::: DATA ROWS :::

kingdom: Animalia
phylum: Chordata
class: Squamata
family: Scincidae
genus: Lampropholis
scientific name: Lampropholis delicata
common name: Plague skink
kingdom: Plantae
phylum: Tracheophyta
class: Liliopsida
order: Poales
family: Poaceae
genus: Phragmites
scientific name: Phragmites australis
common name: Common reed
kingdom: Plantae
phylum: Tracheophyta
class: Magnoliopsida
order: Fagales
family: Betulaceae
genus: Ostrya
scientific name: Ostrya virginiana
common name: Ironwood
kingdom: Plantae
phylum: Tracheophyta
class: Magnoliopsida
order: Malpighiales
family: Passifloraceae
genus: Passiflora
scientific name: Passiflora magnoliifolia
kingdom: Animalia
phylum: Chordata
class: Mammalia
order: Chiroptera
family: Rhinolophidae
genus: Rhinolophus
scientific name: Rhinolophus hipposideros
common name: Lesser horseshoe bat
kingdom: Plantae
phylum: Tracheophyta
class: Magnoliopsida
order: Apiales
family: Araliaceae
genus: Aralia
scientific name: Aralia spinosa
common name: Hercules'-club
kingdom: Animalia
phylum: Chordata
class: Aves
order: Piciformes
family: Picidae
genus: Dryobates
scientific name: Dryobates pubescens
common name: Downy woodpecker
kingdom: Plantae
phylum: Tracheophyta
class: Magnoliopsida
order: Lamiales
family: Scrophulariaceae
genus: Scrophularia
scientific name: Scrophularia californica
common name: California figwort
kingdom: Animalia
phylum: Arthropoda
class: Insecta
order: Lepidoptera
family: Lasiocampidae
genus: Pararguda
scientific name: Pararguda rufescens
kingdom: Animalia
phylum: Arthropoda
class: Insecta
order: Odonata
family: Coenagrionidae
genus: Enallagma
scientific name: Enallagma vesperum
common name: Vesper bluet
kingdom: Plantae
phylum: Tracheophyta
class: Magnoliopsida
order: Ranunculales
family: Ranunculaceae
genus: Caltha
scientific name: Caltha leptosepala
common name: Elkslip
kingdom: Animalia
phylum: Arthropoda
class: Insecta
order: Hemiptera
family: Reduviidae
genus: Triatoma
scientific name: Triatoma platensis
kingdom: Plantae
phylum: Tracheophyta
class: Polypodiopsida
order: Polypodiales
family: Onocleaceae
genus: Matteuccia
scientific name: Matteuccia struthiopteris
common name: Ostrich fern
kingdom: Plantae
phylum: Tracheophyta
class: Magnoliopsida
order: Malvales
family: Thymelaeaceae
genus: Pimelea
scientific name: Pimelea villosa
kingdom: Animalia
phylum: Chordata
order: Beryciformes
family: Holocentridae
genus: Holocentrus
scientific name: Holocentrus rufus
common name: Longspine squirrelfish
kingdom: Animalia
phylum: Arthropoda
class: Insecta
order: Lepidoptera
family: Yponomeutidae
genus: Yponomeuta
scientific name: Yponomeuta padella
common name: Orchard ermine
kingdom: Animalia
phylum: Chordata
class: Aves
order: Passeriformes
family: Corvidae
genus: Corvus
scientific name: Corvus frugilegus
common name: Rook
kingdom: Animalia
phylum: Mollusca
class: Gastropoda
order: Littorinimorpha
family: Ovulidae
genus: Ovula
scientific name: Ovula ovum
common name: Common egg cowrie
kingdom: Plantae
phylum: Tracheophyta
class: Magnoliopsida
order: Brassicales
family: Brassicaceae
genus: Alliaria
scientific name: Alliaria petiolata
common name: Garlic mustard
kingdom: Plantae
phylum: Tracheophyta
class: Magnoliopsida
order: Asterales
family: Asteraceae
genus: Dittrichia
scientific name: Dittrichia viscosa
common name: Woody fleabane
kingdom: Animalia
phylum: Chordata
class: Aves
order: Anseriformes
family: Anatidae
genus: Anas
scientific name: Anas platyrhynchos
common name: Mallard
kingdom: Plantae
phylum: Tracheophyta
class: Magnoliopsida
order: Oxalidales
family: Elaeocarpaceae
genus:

:::

__WORK TO COMPLETE__: Rewrite every line of the listing above as one numbered list, leaving out any blank lines.

__RESULT FOR THIS TASK__:
1. kingdom: Animalia
2. phylum: Chordata
3. class: Squamata
4. family: Scincidae
5. genus: Lampropholis
6. scientific name: Lampropholis delicata
7. common name: Plague skink
8. kingdom: Plantae
9. phylum: Tracheophyta
10. class: Liliopsida
11. order: Poales
12. family: Poaceae
13. genus: Phragmites
14. scientific name: Phragmites australis
15. common name: Common reed
16. kingdom: Plantae
17. phylum: Tracheophyta
18. class: Magnoliopsida
19. order: Fagales
20. family: Betulaceae
21. genus: Ostrya
22. scientific name: Ostrya virginiana
23. common name: Ironwood
24. kingdom: Plantae
25. phylum: Tracheophyta
26. class: Magnoliopsida
27. order: Malpighiales
28. family: Passifloraceae
29. genus: Passiflora
30. scientific name: Passiflora magnoliifolia
31. kingdom: Animalia
32. phylum: Chordata
33. class: Mammalia
34. order: Chiroptera
35. family: Rhinolophidae
36. genus: Rhinolophus
37. scientific name: Rhinolophus hipposideros
38. common name: Lesser horseshoe bat
39. kingdom: Plantae
40. phylum: Tracheophyta
41. class: Magnoliopsida
42. order: Apiales
43. family: Araliaceae
44. genus: Aralia
45. scientific name: Aralia spinosa
46. common name: Hercules'-club
47. kingdom: Animalia
48. phylum: Chordata
49. class: Aves
50. order: Piciformes
51. family: Picidae
52. genus: Dryobates
53. scientific name: Dryobates pubescens
54. common name: Downy woodpecker
55. kingdom: Plantae
56. phylum: Tracheophyta
57. class: Magnoliopsida
58. order: Lamiales
59. family: Scrophulariaceae
60. genus: Scrophularia
61. scientific name: Scrophularia californica
62. common name: California figwort
63. kingdom: Animalia
64. phylum: Arthropoda
65. class: Insecta
66. order: Lepidoptera
67. family: Lasiocampidae
68. genus: Pararguda
69. scientific name: Pararguda rufescens
70. kingdom: Animalia
71. phylum: Arthropoda
72. class: Insecta
73. order: Odonata
74. family: Coenagrionidae
75. genus: Enallagma
76. scientific name: Enallagma vesperum
77. common name: Vesper bluet
78. kingdom: Plantae
79. phylum: Tracheophyta
80. class: Magnoliopsida
81. order: Ranunculales
82. family: Ranunculaceae
83. genus: Caltha
84. scientific name: Caltha leptosepala
85. common name: Elkslip
86. kingdom: Animalia
87. phylum: Arthropoda
88. class: Insecta
89. order: Hemiptera
90. family: Reduviidae
91. genus: Triatoma
92. scientific name: Triatoma platensis
93. kingdom: Plantae
94. phylum: Tracheophyta
95. class: Polypodiopsida
96. order: Polypodiales
97. family: Onocleaceae
98. genus: Matteuccia
99. scientific name: Matteuccia struthiopteris
100. common name: Ostrich fern
101. kingdom: Plantae
102. phylum: Tracheophyta
103. class: Magnoliopsida
104. order: Malvales
105. family: Thymelaeaceae
106. genus: Pimelea
107. scientific name: Pimelea villosa
108. kingdom: Animalia
109. phylum: Chordata
110. order: Beryciformes
111. family: Holocentridae
112. genus: Holocentrus
113. scientific name: Holocentrus rufus
114. common name: Longspine squirrelfish
115. kingdom: Animalia
116. phylum: Arthropoda
117. class: Insecta
118. order: Lepidoptera
119. family: Yponomeutidae
120. genus: Yponomeuta
121. scientific name: Yponomeuta padella
122. common name: Orchard ermine
123. kingdom: Animalia
124. phylum: Chordata
125. class: Aves
126. order: Passeriformes
127. family: Corvidae
128. genus: Corvus
129. scientific name: Corvus frugilegus
130. common name: Rook
131. kingdom: Animalia
132. phylum: Mollusca
133. class: Gastropoda
134. order: Littorinimorpha
135. family: Ovulidae
136. genus: Ovula
137. scientific name: Ovula ovum
138. common name: Common egg cowrie
139. kingdom: Plantae
140. phylum: Tracheophyta
141. class: Magnoliopsida
142. order: Brassicales
143. family: Brassicaceae
144. genus: Alliaria
145. scientific name: Alliaria petiolata
146. common name: Garlic mustard
147. kingdom: Plantae
148. phylum: Tracheophyta
149. class: Magnoliopsida
150. order: Asterales
151. family: Asteraceae
152. genus: Dittrichia
153. scientific name: Dittrichia viscosa
154. common name: Woody fleabane
155. kingdom: Animalia
156. phylum: Chordata
157. class: Aves
158. order: Anseriformes
159. family: Anatidae
160. genus: Anas
161. scientific name: Anas platyrhynchos
162. common name: Mallard
163. kingdom: Plantae
164. phylum: Tracheophyta
165. class: Magnoliopsida
166. order: Oxalidales
167. family: Elaeocarpaceae
168. genus:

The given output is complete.